REQUIRED WORK
Please select and copy every line below that contains the word "database". Case counts.

BEGIN RECORDS SHOWN

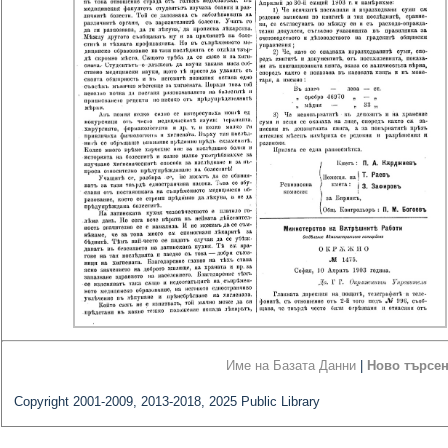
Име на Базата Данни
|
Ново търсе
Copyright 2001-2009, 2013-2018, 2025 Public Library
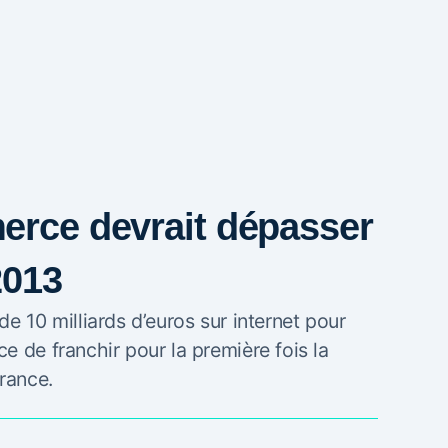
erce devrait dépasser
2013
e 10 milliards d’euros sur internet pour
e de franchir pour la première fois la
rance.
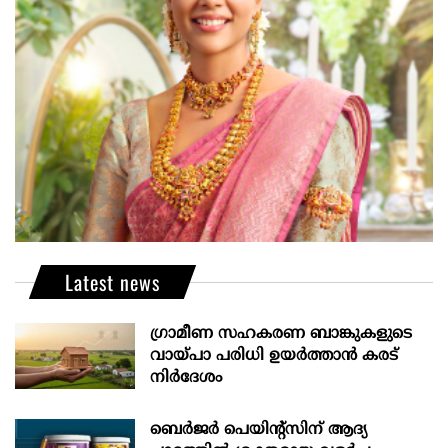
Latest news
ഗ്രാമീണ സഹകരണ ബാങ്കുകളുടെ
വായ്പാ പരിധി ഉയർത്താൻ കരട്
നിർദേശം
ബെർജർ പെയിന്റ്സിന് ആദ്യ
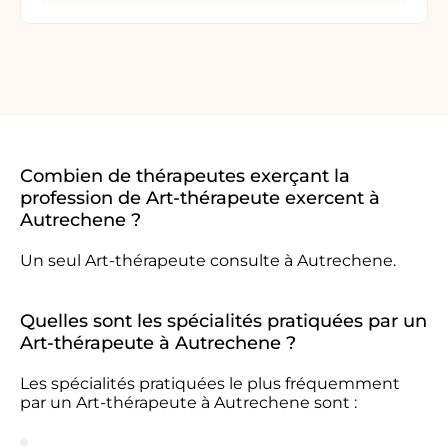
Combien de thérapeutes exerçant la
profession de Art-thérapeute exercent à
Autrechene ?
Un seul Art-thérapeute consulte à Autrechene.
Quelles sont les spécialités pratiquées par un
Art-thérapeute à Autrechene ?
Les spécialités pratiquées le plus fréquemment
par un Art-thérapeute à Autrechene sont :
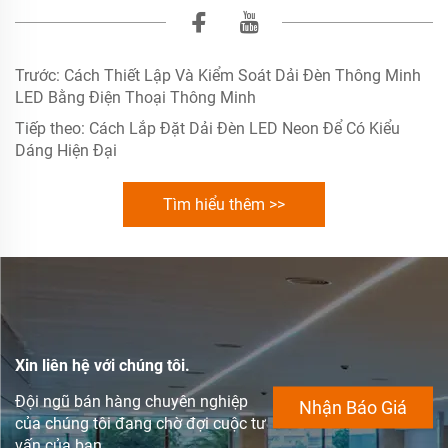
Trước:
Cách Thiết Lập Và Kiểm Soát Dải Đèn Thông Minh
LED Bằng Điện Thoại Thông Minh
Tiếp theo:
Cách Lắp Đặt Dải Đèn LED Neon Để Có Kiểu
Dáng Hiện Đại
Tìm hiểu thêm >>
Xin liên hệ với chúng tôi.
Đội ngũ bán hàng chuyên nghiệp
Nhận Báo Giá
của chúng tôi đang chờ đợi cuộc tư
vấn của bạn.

END RECORDS SHOWN
BEGIN RECORDS SHOWN

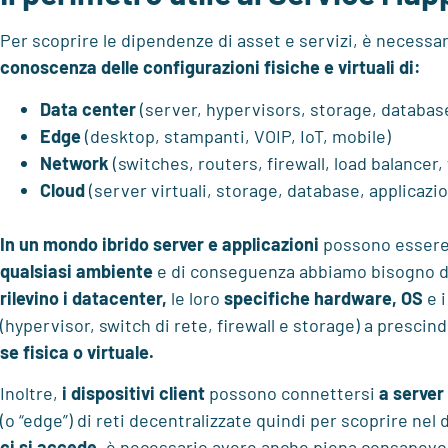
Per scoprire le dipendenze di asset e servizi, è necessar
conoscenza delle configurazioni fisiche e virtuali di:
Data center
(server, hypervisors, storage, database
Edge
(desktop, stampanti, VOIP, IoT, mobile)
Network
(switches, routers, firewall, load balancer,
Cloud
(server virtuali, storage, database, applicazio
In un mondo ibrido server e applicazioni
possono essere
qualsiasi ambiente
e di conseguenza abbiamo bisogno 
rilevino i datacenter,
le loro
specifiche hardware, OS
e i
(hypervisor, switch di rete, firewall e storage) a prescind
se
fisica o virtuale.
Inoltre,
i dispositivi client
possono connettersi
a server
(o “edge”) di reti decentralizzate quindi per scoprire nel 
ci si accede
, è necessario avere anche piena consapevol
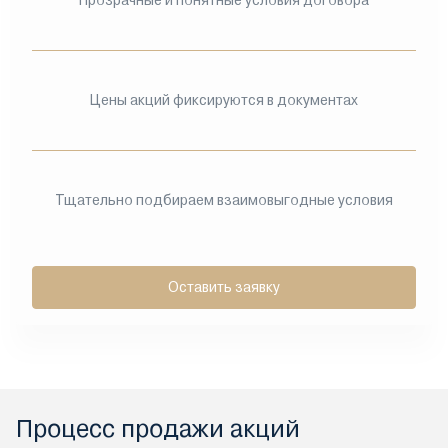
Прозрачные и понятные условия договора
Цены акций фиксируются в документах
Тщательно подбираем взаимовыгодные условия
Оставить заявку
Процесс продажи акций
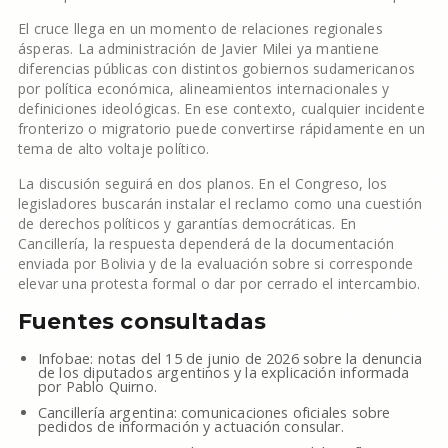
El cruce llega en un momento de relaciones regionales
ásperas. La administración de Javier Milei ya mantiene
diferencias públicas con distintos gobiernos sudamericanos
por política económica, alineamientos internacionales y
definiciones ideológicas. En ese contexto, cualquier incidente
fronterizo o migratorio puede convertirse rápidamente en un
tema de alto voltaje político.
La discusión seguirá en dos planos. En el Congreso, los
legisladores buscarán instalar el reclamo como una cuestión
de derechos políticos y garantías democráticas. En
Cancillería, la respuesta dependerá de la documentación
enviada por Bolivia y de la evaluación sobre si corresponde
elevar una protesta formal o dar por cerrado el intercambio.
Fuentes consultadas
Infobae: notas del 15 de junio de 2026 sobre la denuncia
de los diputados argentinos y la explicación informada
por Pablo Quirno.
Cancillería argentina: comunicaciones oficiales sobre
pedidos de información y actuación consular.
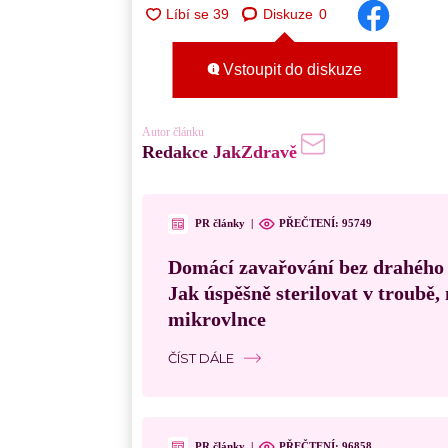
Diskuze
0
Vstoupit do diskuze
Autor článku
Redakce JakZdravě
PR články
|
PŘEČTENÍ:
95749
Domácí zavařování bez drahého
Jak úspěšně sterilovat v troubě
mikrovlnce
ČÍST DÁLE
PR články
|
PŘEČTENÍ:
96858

END RECORDS SHOWN
BEGIN RECORDS SHOWN

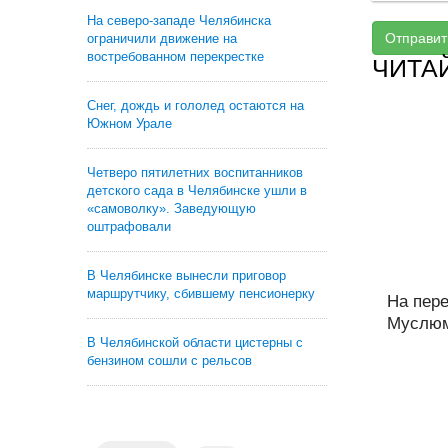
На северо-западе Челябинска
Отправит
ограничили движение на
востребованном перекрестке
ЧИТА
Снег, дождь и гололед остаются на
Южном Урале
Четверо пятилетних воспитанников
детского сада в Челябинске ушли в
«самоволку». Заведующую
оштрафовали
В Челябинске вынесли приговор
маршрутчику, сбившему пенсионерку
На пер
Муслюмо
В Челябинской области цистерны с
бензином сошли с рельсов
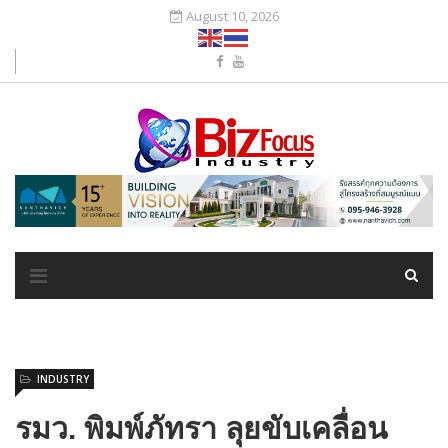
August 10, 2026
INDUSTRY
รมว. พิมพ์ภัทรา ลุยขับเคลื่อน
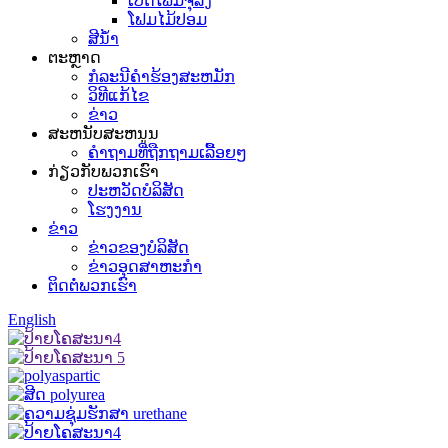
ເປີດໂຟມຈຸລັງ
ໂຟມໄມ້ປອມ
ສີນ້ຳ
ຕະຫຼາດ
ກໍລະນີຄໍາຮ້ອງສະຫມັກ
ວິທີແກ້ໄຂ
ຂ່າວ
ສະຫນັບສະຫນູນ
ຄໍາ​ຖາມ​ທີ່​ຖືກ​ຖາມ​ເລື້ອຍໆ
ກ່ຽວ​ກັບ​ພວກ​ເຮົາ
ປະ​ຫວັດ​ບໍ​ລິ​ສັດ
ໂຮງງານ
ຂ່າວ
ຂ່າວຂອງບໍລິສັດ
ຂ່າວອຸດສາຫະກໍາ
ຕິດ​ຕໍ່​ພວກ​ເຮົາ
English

END RECORDS SHOWN

ANSWER FOR THIS EXERCISE
(server, hypervisors, storage, database
(server virtuali, storage, database, applicazio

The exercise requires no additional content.